Here is a problem:
Find a number of ways to cover $3\times N$ rectangle with $1\times 2$ and $2\times 1$ dominos.
For odd $N$, the answer is 0. For even $N$, I found the recurrence relation of $a_{n}$, the number of ways to cover $3\times n$ rectangle.
$$
a_{n} = 3a_{n-2} + \sum_{j=0}^{(n-4)/2} 2a_{2j}
$$
This can be proved in the following way: consider the right-most vertical line formed by dominos.
Then we will divide case by the number of blocks on the right of the line. If there are only 3 dominos, then we have 3 possibilities for the right side
and $a_{n-2}$ possibilities for the left side. This contributes $3a_{n-2}$ for the sum. If there are more than 3 dominos, i.e. $3j$ dominos for $j\geq 2$, then we have two possibilities for the right side
and $a_{n-2j}$ possibilities for the left side. This contributes $2a_{n-2j}$ for the sum.

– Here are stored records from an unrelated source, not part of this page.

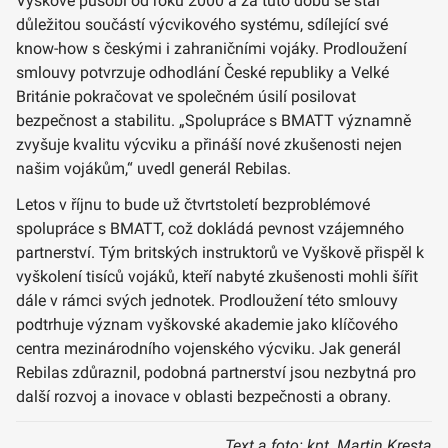
Vyškově působí od roku 2000 a za tuto dobu se stal
důležitou součástí výcvikového systému, sdílející své
know-how s českými i zahraničními vojáky. Prodloužení
smlouvy potvrzuje odhodlání České republiky a Velké
Británie pokračovat ve společném úsilí posilovat
bezpečnost a stabilitu. „Spolupráce s BMATT významně
zvyšuje kvalitu výcviku a přináší nové zkušenosti nejen
našim vojákům,“ uvedl generál Rebilas.
Letos v říjnu to bude už čtvrtstoletí bezproblémové
spolupráce s BMATT, což dokládá pevnost vzájemného
partnerství. Tým britských instruktorů ve Vyškově přispěl k
vyškolení tisíců vojáků, kteří nabyté zkušenosti mohli šířit
dále v rámci svých jednotek. Prodloužení této smlouvy
podtrhuje význam vyškovské akademie jako klíčového
centra mezinárodního vojenského výcviku. Jak generál
Rebilas zdůraznil, podobná partnerství jsou nezbytná pro
další rozvoj a inovace v oblasti bezpečnosti a obrany.
Text a foto: kpt. Martin Kresta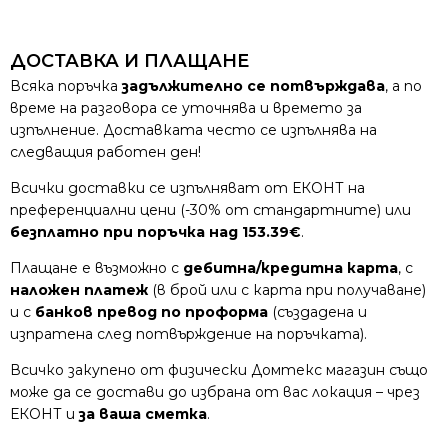
ДОСТАВКА И ПЛАЩАНЕ
Всяка поръчка
задължително се потвърждава
, а по
време на разговора се уточнява и времето за
изпълнение. Доставката често се изпълнява на
следващия работен ден!
Всички доставки се изпълняват от ЕКОНТ на
преференциални цени (-30% от стандартните) или
безплатно при поръчка над 153.39€
.
Плащане е възможно с
дебитна/кредитна карта
, с
наложен платеж
(в брой или с карта при получаване)
и с
банков превод по проформа
(създадена и
изпратена след потвърждение на поръчката).
Всичко закупено от физически Домтекс магазин също
може да се достави до избрана от вас локация – чрез
ЕКОНТ и
за ваша сметка
.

Now replace $n$ by $n-2$ and $$ a_{n-2} = 3a_{n-4} + \sum_{j=0}^{(n-6)/2} 2a_{2j}. $$ If we subtract two equations, we get $$ a_{n} = 4a_{n-2} - a_{n-4} $$ and using this, we can find the general formula for $a_{n}$. However, I want to know if it is possible to show the above equation directly, by using simple arguments like above. (Find some bijections.) Is it possible to show $a_{n} + a_{n-4} = 4a_{n-2}$ directly? Thanks in advance.